As an established health equity researcher and community engaged scholar, his program of research in pediatric diabetes is focused on the cultural, familial, and behavioral factors that promote wellness and reduce morbidity among families made vulnerable to disparate outcomes given their positionality amid intersecting ecological systems of inequality (e.g. racism, classism, sexism, ableism, regionalism, and ageism). Since arriving in Memphis in 2010, his interdisciplinary, community based, collaborative scholarship with LeBonheur Children's Hospital has sought to improve the social, emotional, and medical wellness of youth living with diabetes and their families. Over the past decade, this work has engaged numerous students (over 20 graduate degree milestone projects) at LeBonheur Children's Hospital and connects university outreach with LeBonheur's goals of enhancing health and well-being through high-quality, evidence-based, innovative and compassionate care.

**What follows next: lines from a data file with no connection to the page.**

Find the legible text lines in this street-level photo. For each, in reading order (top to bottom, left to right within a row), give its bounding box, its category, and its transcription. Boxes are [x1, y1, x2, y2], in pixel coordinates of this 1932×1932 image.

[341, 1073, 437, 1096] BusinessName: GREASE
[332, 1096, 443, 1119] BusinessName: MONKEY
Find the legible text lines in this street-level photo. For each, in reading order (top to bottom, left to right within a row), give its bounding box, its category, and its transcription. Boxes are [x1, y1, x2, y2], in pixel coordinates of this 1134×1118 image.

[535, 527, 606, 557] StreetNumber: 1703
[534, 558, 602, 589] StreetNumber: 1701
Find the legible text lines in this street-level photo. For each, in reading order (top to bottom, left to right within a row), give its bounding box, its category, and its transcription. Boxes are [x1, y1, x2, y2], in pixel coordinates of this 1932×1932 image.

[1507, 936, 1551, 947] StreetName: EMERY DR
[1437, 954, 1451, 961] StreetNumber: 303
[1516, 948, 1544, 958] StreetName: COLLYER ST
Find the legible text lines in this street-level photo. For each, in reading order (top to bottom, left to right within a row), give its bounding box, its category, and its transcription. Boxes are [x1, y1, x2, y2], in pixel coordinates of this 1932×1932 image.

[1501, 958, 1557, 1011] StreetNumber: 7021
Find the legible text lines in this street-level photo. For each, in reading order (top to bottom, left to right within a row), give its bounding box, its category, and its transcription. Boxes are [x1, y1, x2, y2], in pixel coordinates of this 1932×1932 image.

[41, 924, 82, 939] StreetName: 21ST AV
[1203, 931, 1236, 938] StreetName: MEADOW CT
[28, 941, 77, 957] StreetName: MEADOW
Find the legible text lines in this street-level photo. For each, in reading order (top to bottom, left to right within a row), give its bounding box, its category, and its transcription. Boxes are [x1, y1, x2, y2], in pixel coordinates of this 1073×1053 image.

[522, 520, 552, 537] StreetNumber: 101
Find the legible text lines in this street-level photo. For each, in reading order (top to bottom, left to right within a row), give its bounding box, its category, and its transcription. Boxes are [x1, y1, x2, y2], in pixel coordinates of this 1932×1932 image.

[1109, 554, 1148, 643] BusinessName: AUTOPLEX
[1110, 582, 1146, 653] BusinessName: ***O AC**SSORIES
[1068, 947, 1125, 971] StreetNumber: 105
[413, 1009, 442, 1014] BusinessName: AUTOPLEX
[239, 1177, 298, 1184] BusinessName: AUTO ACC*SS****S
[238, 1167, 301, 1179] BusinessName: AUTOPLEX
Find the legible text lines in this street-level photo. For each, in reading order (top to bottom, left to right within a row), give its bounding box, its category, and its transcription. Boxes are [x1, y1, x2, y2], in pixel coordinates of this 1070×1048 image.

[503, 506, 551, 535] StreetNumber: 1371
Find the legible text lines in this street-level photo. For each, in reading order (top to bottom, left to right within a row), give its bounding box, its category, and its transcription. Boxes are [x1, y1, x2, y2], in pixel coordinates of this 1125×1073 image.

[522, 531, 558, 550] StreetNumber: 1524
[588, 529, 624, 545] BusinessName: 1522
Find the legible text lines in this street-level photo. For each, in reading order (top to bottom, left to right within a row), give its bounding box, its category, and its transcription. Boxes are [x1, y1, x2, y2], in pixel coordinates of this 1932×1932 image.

Dr. Berlin is currently the site PI of an award from the National Institute on Minority Health and Health Disparities of the National Institutes of Health (R01 MD018583, PI: Ellis), entitled "Family mHealth Intervention to Improve Health Outcomes in Black Youth with Type 1 Diabetes: A Multi-Center Randomized Controlled Trial." This five-year project will develop an intervention aimed at improving health outcomes in Black youth with type 1 diabetes. Along with his colleagues at University of Tennessee Health Sciences Center, Memphis, Wayne State University in Detroit, and Children's National Hospital in Washington D.C., this project will test a brief intervention delivered through mobile health technology intended to optimize family interactions related to diabetes care. Family-based interventions have commonly been used as a strategy to promote optimal adolescent health, but few randomized clinical trials have focused on the needs of Black adolescents with the disease.